Ces derniers jours déjà, les générateurs ont cessé de tourner faute de carburant, dont aucune goutte n'est entrée à Gaza depuis le début de la guerre le 7 octobre. Deux jours plus tard, Israël avait imposé un «siège complet» aux 2,4 millions d'habitants de la bande de Gaza.
Israël affirme avoir livré des couveuses
Au moins neuf bébés prématurés sont morts après avoir été sortis de leurs couveuses, tandis que 27 malades en soins intensifs sont décédés parce qu'ils n'avaient plus de respirateur en état de marche, selon le ministère de la Santé du Hamas.
Une fosse commune creusée dans le complexe renferme déjà «179 corps» selon le directeur de l'hôpital, le docteur Mohammed Abou Salmiya.
L'armée israélienne assure avoir envoyé «des équipes médicales» et des soldats «parlant arabe» pour son «opération ciblée» sur «une zone spécifique» d'Al-Shifa.
Elle a aussi annoncé ce 15 novembre avoir «livré des couveuses, de la nourriture pour bébé et du matériel médical» en marge de son «opération».

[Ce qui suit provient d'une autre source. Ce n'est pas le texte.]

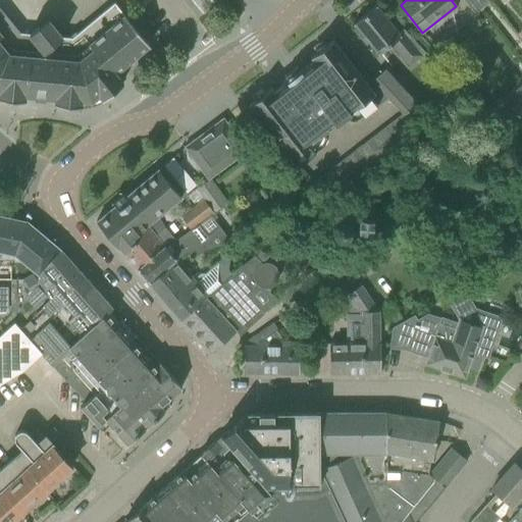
[(474,12),(488,1),(486,0),(466,0),(465,1),(474,12)]
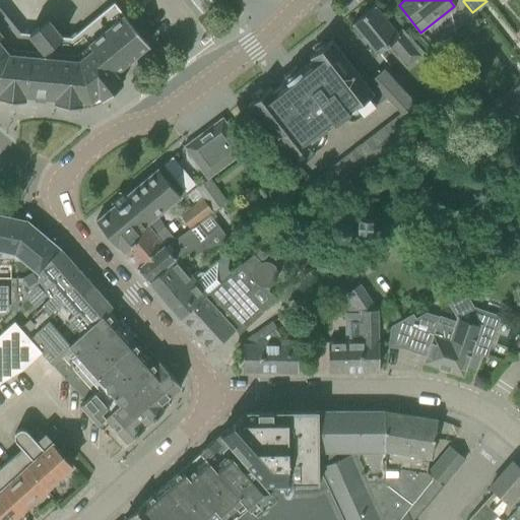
[(115,72),(148,45),(141,36),(143,26),(127,18),(114,2),(71,38),(62,37),(47,17),(28,34),(19,33),(0,48),(0,98),(24,101),(24,94),(55,98),(54,103),(80,106),(81,99),(87,99),(92,96),(98,93),(102,99),(122,82),(115,72)]
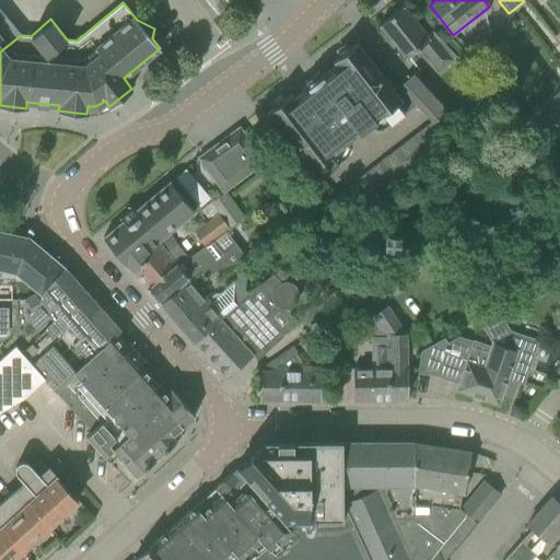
[(427,36),(403,7),(399,10),(395,8),(388,13),(389,18),(378,26),(405,59),(420,47),(439,70),(455,56),(432,32),(427,36)]
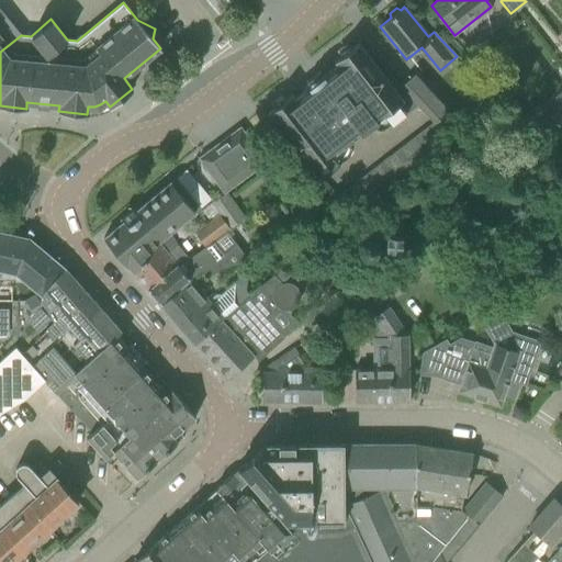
[(0,52),(21,35),(0,9),(0,52)]
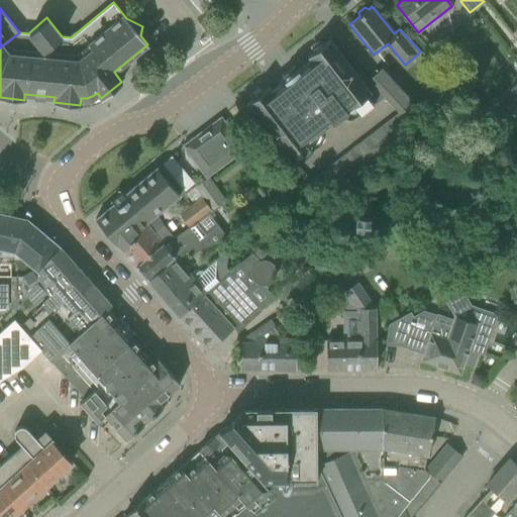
[(271,90),(269,87),(246,104),(287,158),(310,139),(348,109),(371,92),(329,39),(307,57),(310,60),(297,70),(271,90)]
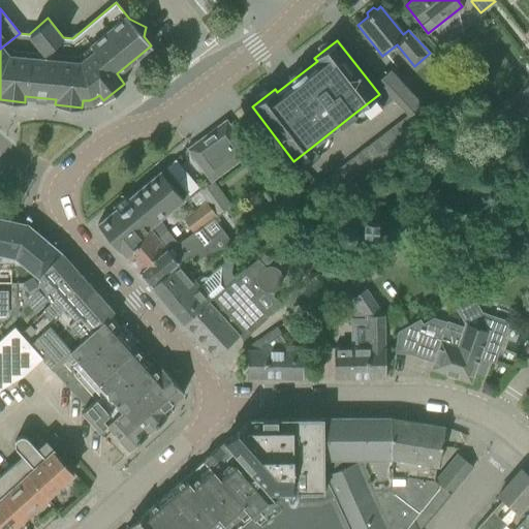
[(376,82),(407,116),(419,131),(421,132),(442,116),(428,99),(395,65),(376,82)]
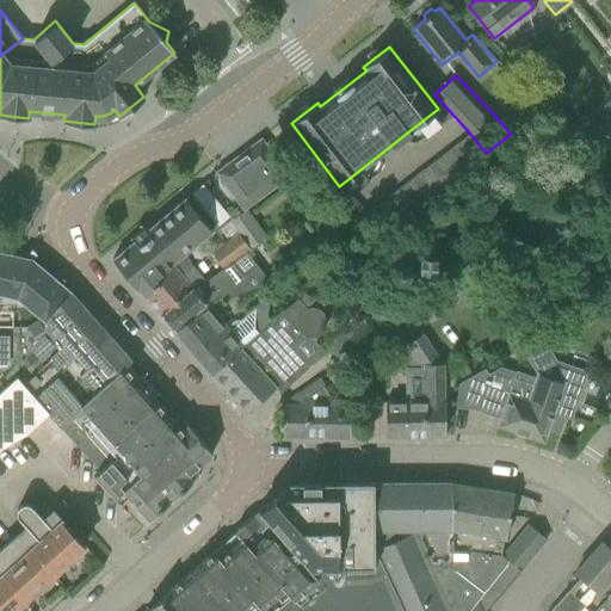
[(610,98),(567,133),(581,150),(610,127),(610,98)]
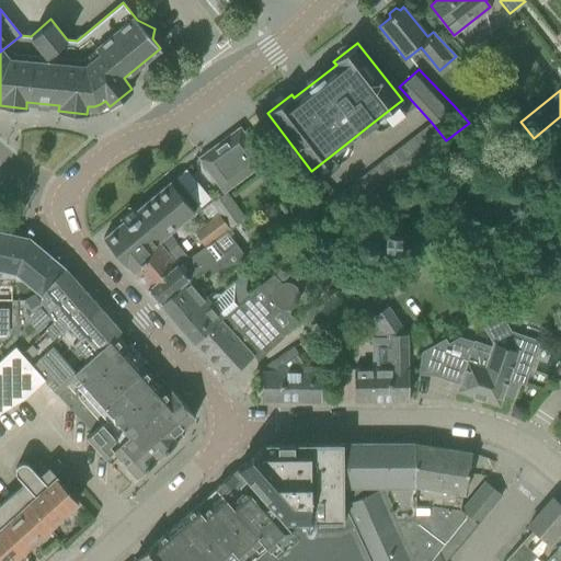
[(241,132),(201,162),(221,190),(262,160),(241,132)]
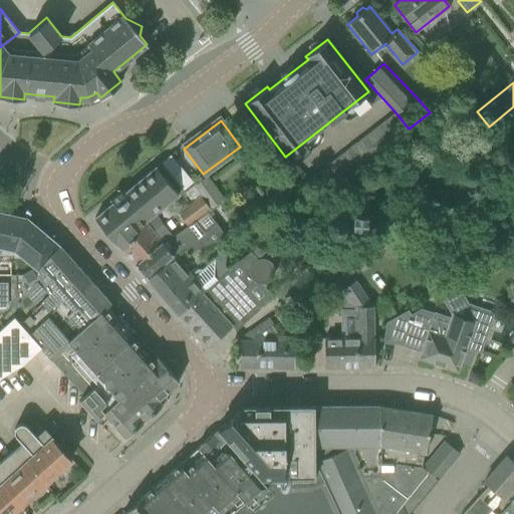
[(153,171),(95,219),(121,249),(136,238),(132,235),(145,222),(182,194),(175,185),(160,167),(159,165),(153,171)]
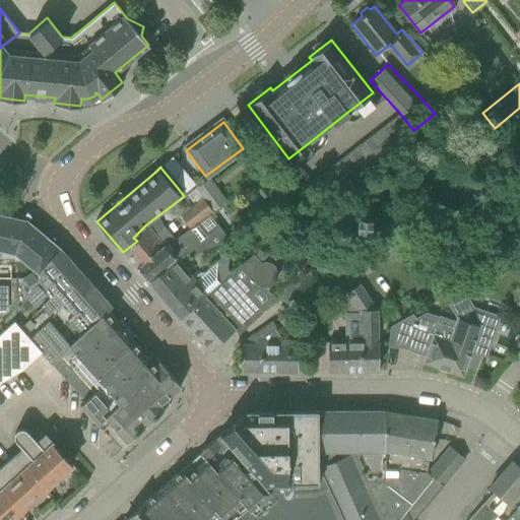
[(208,178),(195,188),(203,198),(212,211),(225,201),(208,178)]
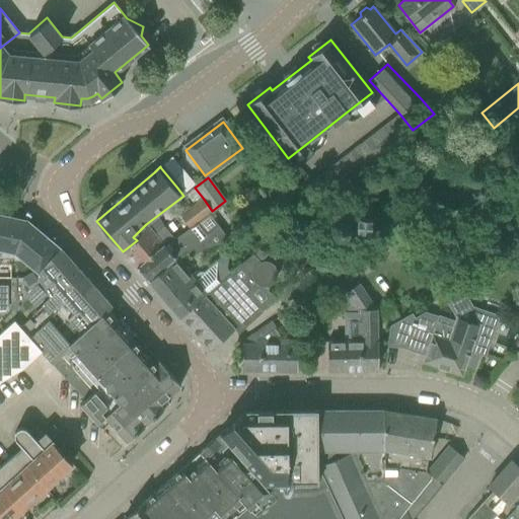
[(203,198),(179,215),(189,228),(212,211),(203,198)]
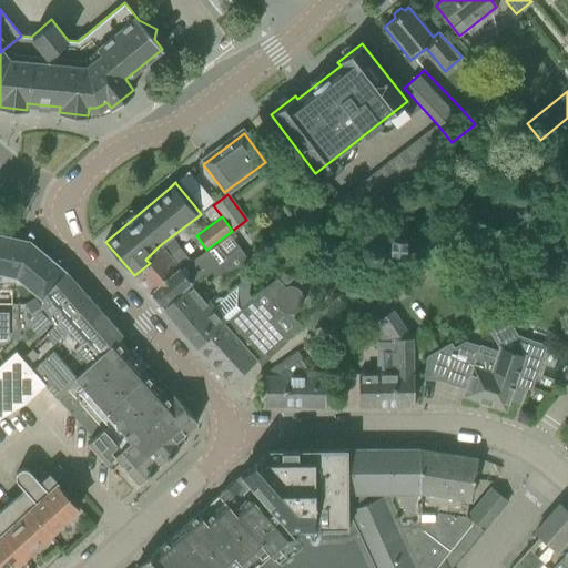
[(8,236),(0,234),(0,416),(24,402),(44,384),(20,356),(21,355),(22,356),(53,325),(51,321),(50,322),(42,298),(57,280),(66,271),(59,265),(52,260),(43,252),(33,244),(28,239),(27,240),(10,236),(8,236)]
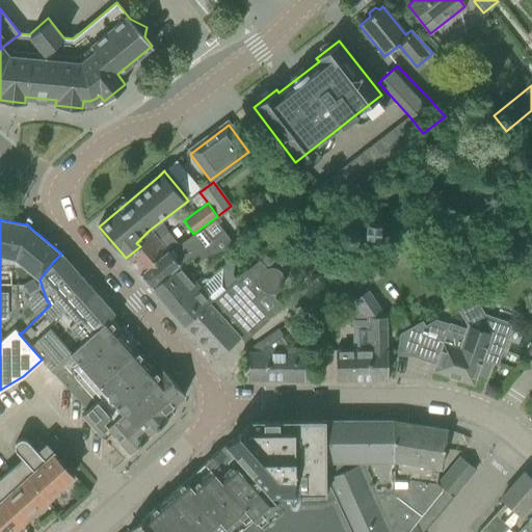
[(139,274),(152,289),(180,265),(180,266),(189,259),(194,264),(205,257),(210,262),(233,244),(214,220),(203,229),(171,250),(168,251),(167,250),(139,274)]
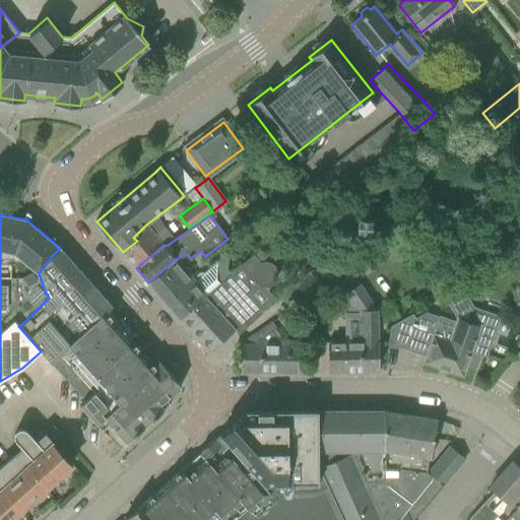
[(137,241),(123,252),(136,268),(164,245),(173,236),(164,225),(153,234),(146,224),(133,238),(137,241)]
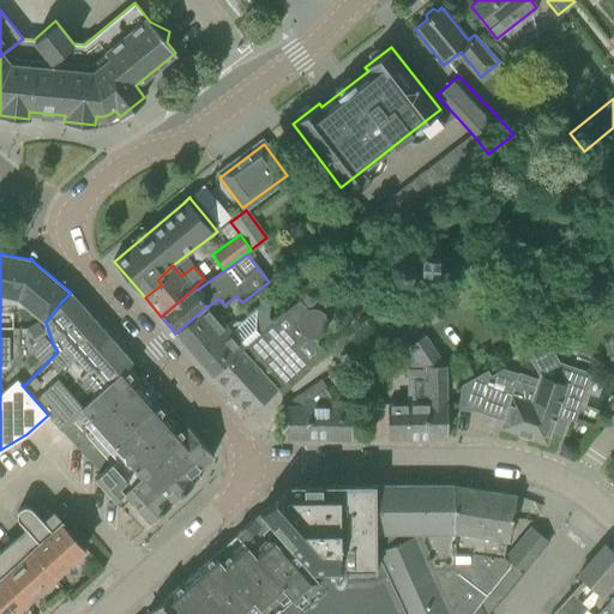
[(441,284),(441,268),(425,268),(425,283),(441,284)]
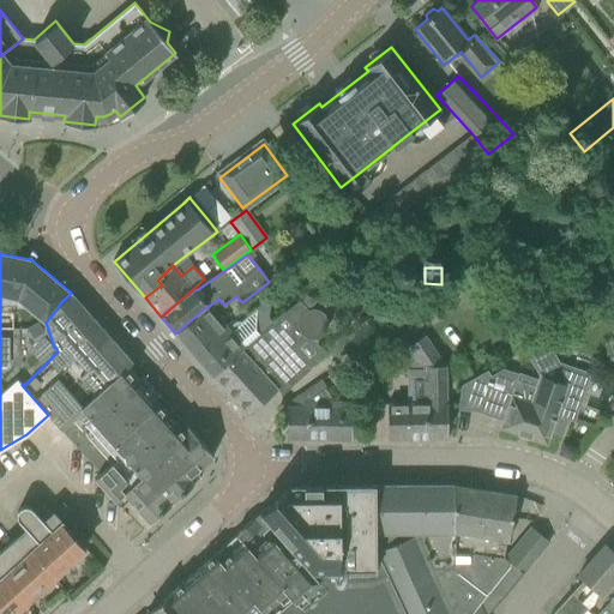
[(46,323),(54,348),(55,347),(58,351),(24,385),(23,384),(22,385),(49,416),(53,420),(91,390),(90,387),(131,365),(132,363),(71,293),(61,302),(46,323)]
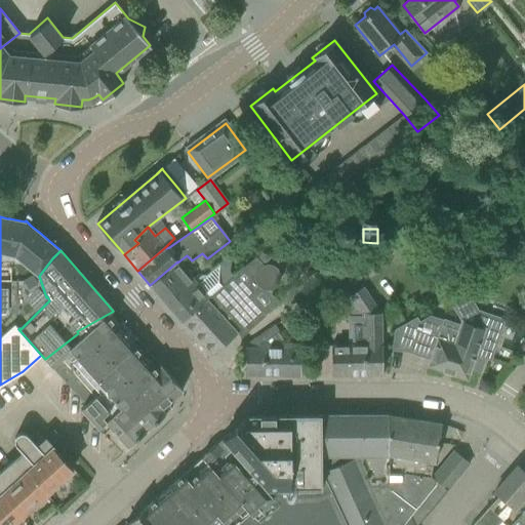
[(205,299),(182,321),(211,354),(236,333),(241,338),(253,327),(267,316),(251,299),(253,297),(253,291),(258,287),(263,290),(268,290),(273,290),(277,287),(279,283),(280,280),(280,275),(279,272),(277,269),(273,267),(270,266),(266,266),(264,266),(256,258),(234,278),(205,299)]
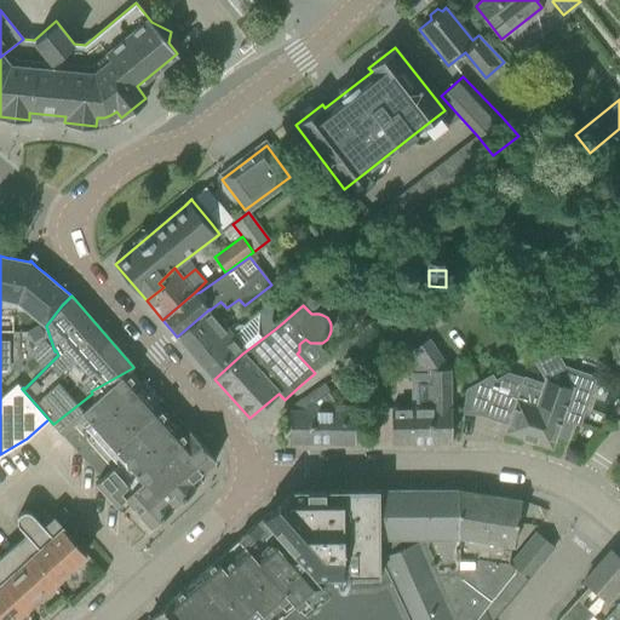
[(218,354),(204,367),(214,379),(242,354),(276,328),(271,322),(273,306),(265,306),(244,326),(237,326),(230,333),(213,348),(218,354)]
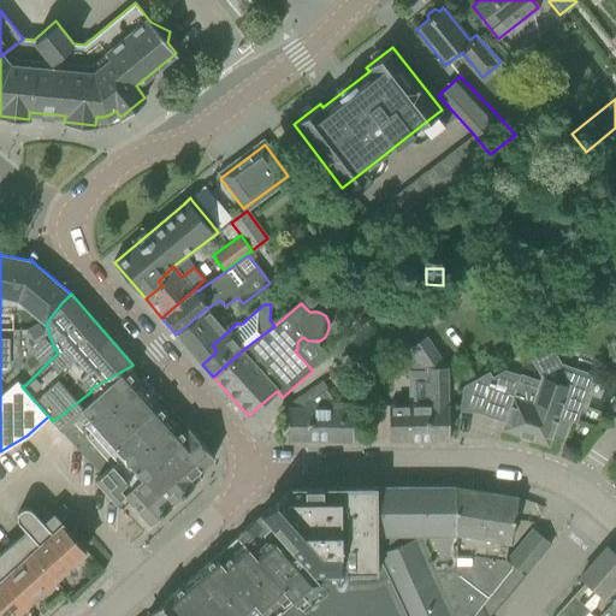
[(208,307),(176,335),(189,349),(202,365),(217,351),(212,345),(229,331),(220,321),(208,308),(208,307)]
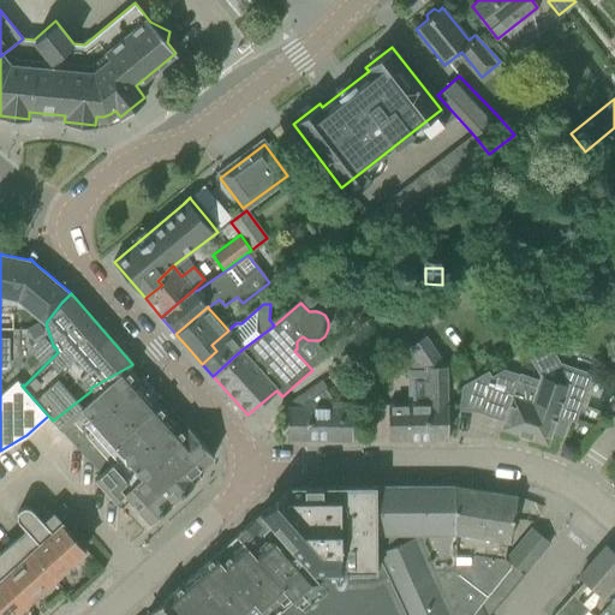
[(344,334),(326,351),(336,363),(356,346),(344,334)]
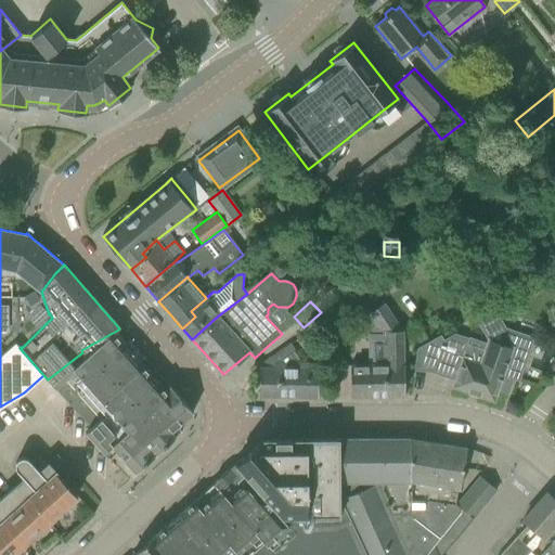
[(351,366),(351,398),(403,397),(403,375),(404,352),(404,343),(404,332),(385,304),(358,322),(366,335),(378,327),(381,332),(384,333),(385,366),(351,366)]
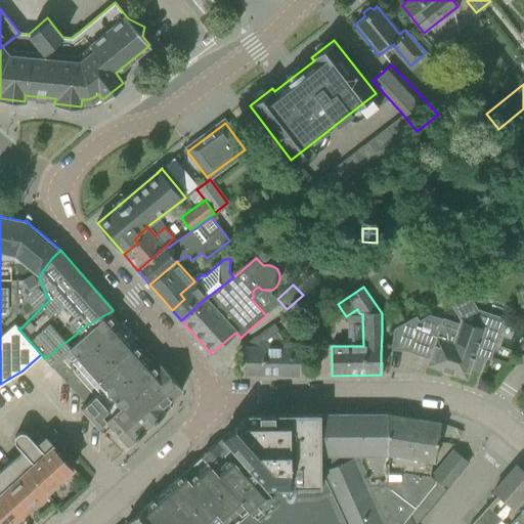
[(416,323),(406,350),(410,351),(430,358),(428,365),(441,369),(466,379),(470,367),(479,370),(486,347),(492,349),(501,319),(482,312),(477,310),(465,290),(447,300),(460,320),(457,324),(456,324),(443,319),(442,320),(429,315),(416,323)]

Si, chaque jour, l'ONU, des ONG internationales et l'Organisation mondiale de la santé (OMS) répètent qu'un hôpital «ne devrait jamais être attaqué», pour Israël, l'entrée de ses troupes à Al-Shifa ne viole pas le droit international. Pour le Hamas, c'est «un crime de guerre et un crime contre l'humanité».
Le 7 octobre, le mouvement islamiste a lancé une attaque d'une ampleur inédite en Israël. Environ 1 200 personnes ont été tuées, en majorité des civils, selon les autorités israéliennes. Depuis, l'armée israélienne bombarde jour et nuit la bande de Gaza depuis les airs, la mer et le sol. Plus de 11 000 Palestiniens ont été tués dans ces frappes, selon le ministère de la Santé du Hamas, pour deux tiers des femmes et des enfants.